Now the moon, which had been buried
in a drift of clouds, broke through them, and seemed
in an instant to slide a vast distance towards the
earth, a crooked half moon with its edges eaten by
the mist. Under this light she could see him
more clearly, and she became aware of the thing she
dreaded, the faint smile which barely touched at the
corners of his mouth; and in his eyes a swirl of yellow
light, half guessed at, half real. All her strength
poured out of her. She felt her knees buckle,
felt the fingers about the light revolver butt relax,
felt every nerve grow slack. She was helpless,
and it was not fear of the man, but of something which
stalked behind him, inhuman, irresistible; not the
wolf-dog, but something more than Satan, and Bart,
and Whistling Dan, something of which they were only
a part.
He began to whistle, thoughtfully,
like one who considers a plan of action and yet hesitates
to begin. She felt his eyes run over her, as if
judging how he should put her most gently to one side;
then from the house, very lightly, hardly more than
an echo of Dan’s whistling, came an answer—the
very same refrain. Joan was calling to him.
At that he stepped forward, but the
thing which stirred him, had hardened the mind of
Kate. The weakness passed in a flash. It
was Joan, and for Joan!
“Not a step!” she whispered,
and jerked out her gun. “Not a step!”
He stood with one hand trailing carelessly
from his hip, and at the gleam of her steel his other
hand dropped to a holster, fumbled there, and came
away empty; he could not touch her, not with the weight
of a finger. That thoughtful whistle came again:
once more the answering whistle drifted out from the
house; and he moved forward another pace.

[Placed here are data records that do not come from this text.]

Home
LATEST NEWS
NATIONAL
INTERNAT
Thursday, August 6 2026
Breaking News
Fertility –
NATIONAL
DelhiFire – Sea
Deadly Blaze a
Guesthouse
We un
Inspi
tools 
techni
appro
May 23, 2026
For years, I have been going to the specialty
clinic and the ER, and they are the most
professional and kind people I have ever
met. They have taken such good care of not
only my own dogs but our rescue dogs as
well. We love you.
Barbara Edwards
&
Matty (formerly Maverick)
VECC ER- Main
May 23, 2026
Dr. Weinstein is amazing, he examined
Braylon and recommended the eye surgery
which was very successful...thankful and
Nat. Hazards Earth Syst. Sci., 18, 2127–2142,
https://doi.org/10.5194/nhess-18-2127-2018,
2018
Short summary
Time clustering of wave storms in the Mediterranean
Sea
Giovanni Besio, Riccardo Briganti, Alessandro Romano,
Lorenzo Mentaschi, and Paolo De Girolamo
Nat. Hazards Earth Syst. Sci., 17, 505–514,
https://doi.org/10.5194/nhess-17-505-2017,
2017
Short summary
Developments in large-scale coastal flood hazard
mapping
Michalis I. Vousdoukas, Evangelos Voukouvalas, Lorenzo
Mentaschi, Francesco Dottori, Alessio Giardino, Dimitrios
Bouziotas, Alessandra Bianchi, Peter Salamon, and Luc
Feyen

She had chosen her mark carefully,
the upper corner of the seam of the pocket upon his
shirt, and before his foot struck the ground she fired.

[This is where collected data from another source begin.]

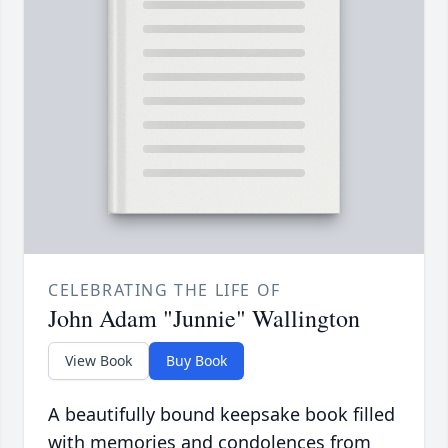
CELEBRATING THE LIFE OF
John Adam "Junnie" Wallington
View Book
Buy Book
A beautifully bound keepsake book filled
with memories and condolences from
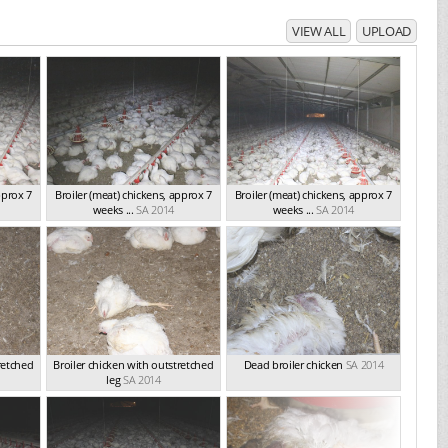
VIEW ALL
UPLOAD
pprox 7
Broiler (meat) chickens, approx 7
Broiler (meat) chickens, approx 7
weeks ...
SA 2014
weeks ...
SA 2014
retched
Broiler chicken with outstretched
Dead broiler chicken
SA 2014
leg
SA 2014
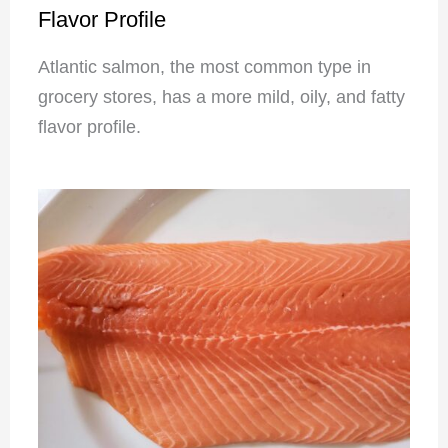
Flavor Profile
Atlantic salmon, the most common type in
grocery stores, has a more mild, oily, and fatty
flavor profile.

For an instant she felt that she missed the mark,
for he stood perfectly upright, but when she saw that
the yellow was gone from his eyes. They were
empty of everything except a great wonder. He
wavered to his knees, and then sank down with his
arms around Black Bart. He seemed, indeed, to
crumple away into the night. Then she heard a
shouting and trampling in the house, and a breaking
open of doors, and she knew that she had killed Whistling
Dan. She would have gone to him, but the snarl
of Bart drove her back. Then she saw Satan galloping
up the path and come to a sliding halt where he stood
with his delicate nose close to the face of the master.
There was no struggle with death, only a sigh like
a motion of wind in far off trees, and then, softly,
easily Black Bart extricated himself from the master,
and moved away down the path, all wolf, all wild.
Behind him, Satan whirled with a snort, and they rushed
away into the night each in an opposite direction.
The long companionship of the three was ended, and
the seventh man was dead for Grey Molly.
Lee Haines and Buck Daniels were around
her now. She heard nothing distinctly, only a
great, vague clamor of voices while she kneeled and
turned the body of Barry on its back. It was marvelously
light; she could almost have picked it up in her arms,
she felt. She folded the hands across his breast,
and the limp fingers were delicate as the fingers of
a sick child. Buck Daniels lay prone by the dead
man weeping aloud; and Lee Haines stood with his face
buried in his hands; but there was no tear on the face
of Kate.
As she closed the eyes, the empty,
hollow eyes, she heard a distant calling, a hoarse
and dissonant chiming. She looked up and saw a
wedge of wild geese flying low across the moon.